───── GIVEN RECORDS

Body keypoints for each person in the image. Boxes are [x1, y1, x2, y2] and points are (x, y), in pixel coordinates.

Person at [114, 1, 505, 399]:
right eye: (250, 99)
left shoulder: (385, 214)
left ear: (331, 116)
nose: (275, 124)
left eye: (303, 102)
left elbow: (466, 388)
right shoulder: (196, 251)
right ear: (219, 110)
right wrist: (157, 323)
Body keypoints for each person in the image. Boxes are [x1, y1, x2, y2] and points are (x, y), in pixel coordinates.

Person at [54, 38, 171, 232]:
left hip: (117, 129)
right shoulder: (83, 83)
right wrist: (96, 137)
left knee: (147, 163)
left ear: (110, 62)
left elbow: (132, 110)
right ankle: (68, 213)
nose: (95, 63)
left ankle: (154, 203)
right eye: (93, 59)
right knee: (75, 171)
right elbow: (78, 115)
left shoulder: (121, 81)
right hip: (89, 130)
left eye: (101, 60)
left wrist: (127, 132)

──────────
───── GIVEN RECORDS

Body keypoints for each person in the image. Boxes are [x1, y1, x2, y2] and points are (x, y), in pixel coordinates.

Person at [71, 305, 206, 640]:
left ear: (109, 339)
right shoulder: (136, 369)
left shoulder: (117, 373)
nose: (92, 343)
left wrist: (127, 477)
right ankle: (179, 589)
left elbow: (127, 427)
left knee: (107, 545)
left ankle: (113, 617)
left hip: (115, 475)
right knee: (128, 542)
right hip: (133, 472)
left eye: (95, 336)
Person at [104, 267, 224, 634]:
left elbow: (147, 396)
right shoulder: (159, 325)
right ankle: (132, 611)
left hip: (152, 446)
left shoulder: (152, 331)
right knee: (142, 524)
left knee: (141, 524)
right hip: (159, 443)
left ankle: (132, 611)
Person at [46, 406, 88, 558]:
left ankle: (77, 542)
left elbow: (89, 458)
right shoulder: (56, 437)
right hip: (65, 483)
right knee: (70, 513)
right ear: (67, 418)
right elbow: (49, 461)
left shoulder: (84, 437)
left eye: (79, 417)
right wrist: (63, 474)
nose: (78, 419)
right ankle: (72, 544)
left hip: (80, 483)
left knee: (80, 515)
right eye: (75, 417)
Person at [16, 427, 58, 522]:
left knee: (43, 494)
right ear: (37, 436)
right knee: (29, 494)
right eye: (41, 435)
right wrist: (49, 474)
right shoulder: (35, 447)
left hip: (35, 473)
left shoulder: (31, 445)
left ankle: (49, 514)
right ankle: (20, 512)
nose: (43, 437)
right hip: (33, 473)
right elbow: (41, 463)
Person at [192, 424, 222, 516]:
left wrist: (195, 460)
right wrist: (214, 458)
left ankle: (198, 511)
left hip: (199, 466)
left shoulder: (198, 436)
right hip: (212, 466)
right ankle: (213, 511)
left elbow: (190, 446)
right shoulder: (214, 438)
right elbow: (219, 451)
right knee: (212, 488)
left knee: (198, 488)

──────────
───── GIVEN RECORDS

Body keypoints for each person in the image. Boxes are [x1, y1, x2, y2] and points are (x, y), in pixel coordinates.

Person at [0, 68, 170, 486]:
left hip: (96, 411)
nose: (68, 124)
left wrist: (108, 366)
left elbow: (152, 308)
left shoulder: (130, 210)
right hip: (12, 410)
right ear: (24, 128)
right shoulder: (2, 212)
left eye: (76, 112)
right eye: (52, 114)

──────────

YOUR GOAL.
From the data above, output only the lines between the line containing "left ankle: (49, 514)" and the line containing "left knee: (198, 488)", inclusive, exactly as written.

ANSWER TO THE EXERCISE.
left ankle: (49, 514)
right ankle: (20, 512)
nose: (43, 437)
right hip: (33, 473)
right elbow: (41, 463)
Person at [192, 424, 222, 516]:
left wrist: (195, 460)
right wrist: (214, 458)
left ankle: (198, 511)
left hip: (199, 466)
left shoulder: (198, 436)
right hip: (212, 466)
right ankle: (213, 511)
left elbow: (190, 446)
right shoulder: (214, 438)
right elbow: (219, 451)
right knee: (212, 488)
left knee: (198, 488)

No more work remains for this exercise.